According to on-chain data aggregators, the tokenized real-world assets (RWA) market had already reached $35 billion in value by late 2025, with U.S. Treasuries alone topping $10 billion in early 2026.
At EthCC 2026, CCN’s Giuseppe Fabio Ciccomascolo spoke with Florian Klein, Bitpanda’s Web3 Lead, about why this move is important in 2026. The discussion revealed that the largest gains come not from appealing new coins, but rather from making blockchain feel like the internet you already know, while providing investors with the same protections they expect from traditional banks.
The article explores how three strong forces, invisible blockchain technology, RWA tokenization, and Europe’s crypto regulatory standards, are propelling cryptocurrency beyond early-adopter complexities toward everyday finance.
Why did it take more than ten years for blockchain to feel “normal”? Seed words, gas fees, and confusing wallet addresses were formerly equated with crypto. That time is coming to an end.
During the conversation, Klein simply stated:
“Crypto as a technology and procedures will become increasingly abstracted as time goes on. People simply invest, and they must be aware that crypto technology is operating in the background.”
Klein pointed out that most people never understand how traditional banking technology works, so why should they suddenly have to understand blockchain?
This “Web 2.5” strategy is already gaining traction. Driven by account abstraction, there are currently a large number of smart wallets, and companies are releasing experiences similar to mobile banking apps that operate on public blockchains. What was the result? Higher adoption without requiring users to become crypto native.
Why is it important? When we abstract from technology, attention turns to what consumers actually seek: quick, affordable, global access to real assets. Early research reveals that abstracted wallets have substantially higher onboarding rates than regular wallets. Good news for anyone who has ever been intimidated by crypto.
However, it also poses a legitimate question: if the technology is invisible who is responsible for ensuring the system remains safe and secure? That’s where regulation comes in.

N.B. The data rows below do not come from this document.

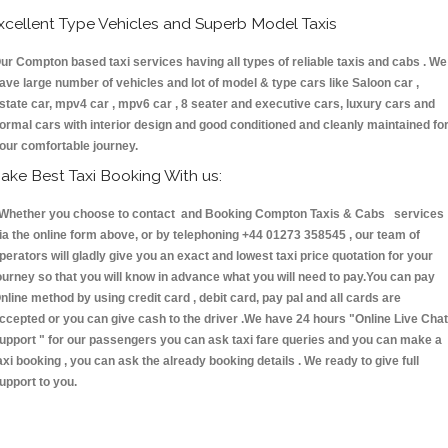
xcellent Type Vehicles and Superb Model Taxis
ur Compton based taxi services having all types of reliable taxis and cabs . We
ave large number of vehicles and lot of model & type cars like Saloon car ,
state car, mpv4 car , mpv6 car , 8 seater and executive cars, luxury cars and
ormal cars with interior design and good conditioned and cleanly maintained fo
our comfortable journey.
ake Best Taxi Booking With us:
hether you choose to contact and Booking Compton Taxis & Cabs services
ia the online form above, or by telephoning +44 01273 358545 , our team of
perators will gladly give you an exact and lowest taxi price quotation for your
ourney so that you will know in advance what you will need to pay.You can pay
nline method by using credit card , debit card, pay pal and all cards are
ccepted or you can give cash to the driver .We have 24 hours
"Online Live Chat
upport "
for our passengers you can ask taxi fare queries and you can make a
axi booking , you can ask the already booking details . We ready to give full
upport to you.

For years, there has been technology available to put real-world assets on blockchain. What held back mass adoption was the ecosystem and trust.
Klein highlighted this:
“I think the technology is there. The complication is about creating the ecosystem around it, creating an understanding of what it is.” He added that many still view tokenized assets as “just crypto,” when in reality they are “a new way to present finance and investing.”

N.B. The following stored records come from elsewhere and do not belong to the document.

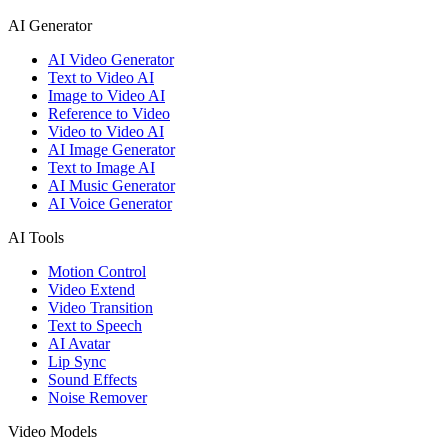
AI Generator
AI Video Generator
Text to Video AI
Image to Video AI
Reference to Video
Video to Video AI
AI Image Generator
Text to Image AI
AI Music Generator
AI Voice Generator
AI Tools
Motion Control
Video Extend
Video Transition
Text to Speech
AI Avatar
Lip Sync
Sound Effects
Noise Remover
Video Models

The chicken-and-egg dilemma is being resolved. These days, major institutions are issuing tokenized Treasuries, private credit, and funds in addition to providing liquidity. By late 2025, private loans alone accounted for about $19 billion in tokenized value, while tokenized Treasuries increased by more than 127% in a single year.
European compliance-first platforms serve as trusted gatekeepers, providing the same investor protections as traditional banks while enabling 24-hour trading and quick settlement. A recent example of how regulated infrastructure might close the gap is the introduction of a new Ethereum layer-2 network designed specifically for EU banks and Fintechs to issue tokenized securities under MiCA and MiFID II regulations.

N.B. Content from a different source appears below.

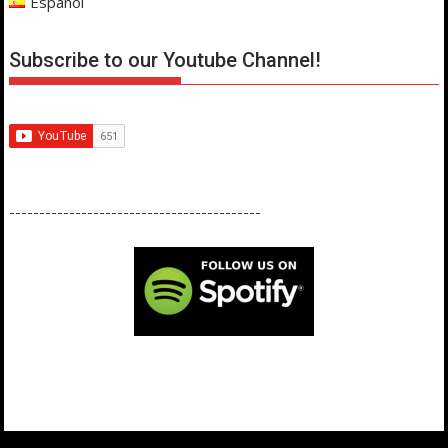
Español
Subscribe to our Youtube Channel!
------------------------------------------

Tokenization is preserving the story of digital assets, including bonds and Bitcoin, by providing investors with familiar features like yield, ownership rights, and regulatory oversight on today’s ledger. The perks are tangible: cheaper costs, fractional ownership, and liquidity for assets that were previously idle.
Europe took a different approach than the United States, which has relied on “regulation by enforcement.”
Klein called this a clear competitive advantage: “I think the framework creates clarity. It levels the playing field, but it doesn’t make it easier. It’s a very, very high standard, and who can fulfill it will win.” Klein stressed that trust is “the key to unlocking this audience,” especially when dealing with major European financial institutions rather than anonymous startups.
The distinction is practical. A single MiCA licence allows compliant platforms to passport services throughout the continent, reducing red tape and providing institutions the confidence to move billions on-chain. U.S. businesses, on the other hand, continue to deal with conflicting agencies and state-by-state regulations.
Of course, strict standards raise the bar: only well-capitalized, audited businesses are eligible to play. In edge instances, this can limit innovation but also filter out bad actors. Regulated platforms are serving as a bridge between traditional banking and decentralized rails, as Klein described: “web interfaces in the front but everything in the back end.”